Let them look! decided the infuriated girl.
CHAPTER EIGHTEEN
THE FURNITURE MUSEUM
Liza wiped her mouth with a handkerchief and brushed the crumbs off her blouse.
She felt happier.
She was standing in front of a notice that read:
MUSEUM OF FURNITURE-MAKING
To return home would be awkward.
She had no one she could go and see.
There were twenty kopeks in her pocket.
So Liza decided to begin her life of independence with a visit to the museum.
Checking her cash in hand, she went into the lobby.
Inside she immediately bumped into a man with a shabby beard who was staring at a malachite column with a grieved expression and muttering through his moustache:
"People certainly lived well!"
Liza looked respectfully at the column and went upstairs.
For ten minutes or so she sauntered through small square rooms with ceilings so low that people entering them looked like giants.
The rooms were furnished in the style of the period of Emperor Paul with mahogany and Karelian birch furniture that was austere, magnificent, and militant.
Two square dressers, the doors of which were crisscrossed with spears, stood opposite a writing desk.
The desk was vast.
Sitting at it would have been like sitting at the Theatre Square with the Bolshoi Theatre with its colonnade and four bronze horses drawing Apollo to the first night of "The Red Poppy" as an inkwell.
At least, that is how it seemed to Liza, who was being reared on carrots like a rabbit.

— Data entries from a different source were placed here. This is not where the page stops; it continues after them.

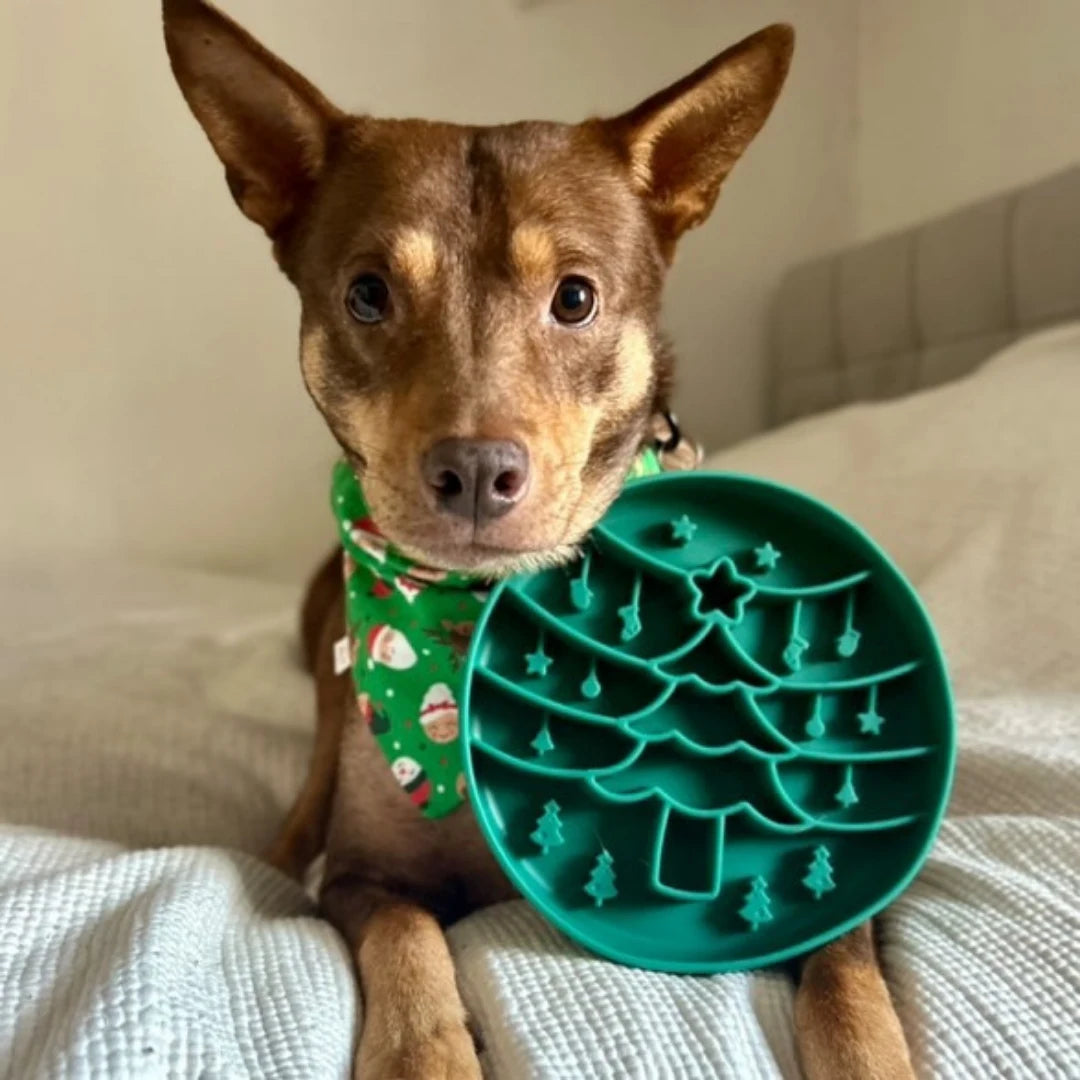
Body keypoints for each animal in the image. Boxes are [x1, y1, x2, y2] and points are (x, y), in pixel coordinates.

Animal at [164, 4, 915, 1075]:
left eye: (575, 297)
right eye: (366, 294)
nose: (476, 473)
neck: (477, 620)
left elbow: (848, 977)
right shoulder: (364, 873)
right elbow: (406, 937)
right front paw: (424, 1051)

There were high-backed chairs in the corners of the room with tops twisted to resemble the horns of a ram.
The sunshine lay on their peach-coloured covers.
The chairs looked very inviting, but it was forbidden to sit on them.
Liza made a mental comparison to see how a priceless Empire chair would look beside her red-striped mattress.
The result was not too bad.
She read the plate on the wall which gave a scientific and ideological justification of the period, and, regretting that she and Nicky did not have a room in this palatial building, went out, unexpectedly finding herself in a corridor.
Along the left-hand-side, at floor level, was a line of semicircular windows.
Through them Liza could see below her a huge columned hall with two rows of large windows.
The hall was also full of furniture, and visitors strolled about inspecting it.
Liza stood still.
Never before had she seen a room under her feet.
Marvelling and thrilling at the sight, she stood for some time gazing downward.
Suddenly she noticed the friends she had made that day, Bender and his travelling companion, the distinguished-looking old man with the shaven head; they were moving from the chairs towards the desks.
"Good," said Liza. "Now I won't be so bored."
She brightened up considerably, ran downstairs, and immediately lost her way.
She came to a red drawing-room in which there were about forty pieces of furniture.
It was walnut furniture with curved legs.
There was no exit from the drawing-room, so she had to run back through a circular room with windows at the top, apparently furnished with nothing but flowered cushions.
She hurried past Renaissance brocade chairs, Dutch dressers, a large Gothic bed with a canopy resting on four twisted columns.
In a bed like that a person would have looked no larger than a nut.
At length Liza heard the drone of a batch of tourists as they listened inattentively to the guide unmasking the imperialistic designs of Catherine II in connection with the deceased empress's love of Louis Quinze furniture.
This was in fact the large columned hall with the two rows of large windows.
Liza made towards the far end, where her acquaintance, Comrade Bender, was talking heatedly to his shaven-headed companion.
As she approached, she could hear a sonorous voice saying:
"The furniture is chic moderne, but not apparently what we want."
"No, but there are other rooms as well.
We must examine everything systematically."
"Hello!" said Liza.
They both turned around and immediately frowned.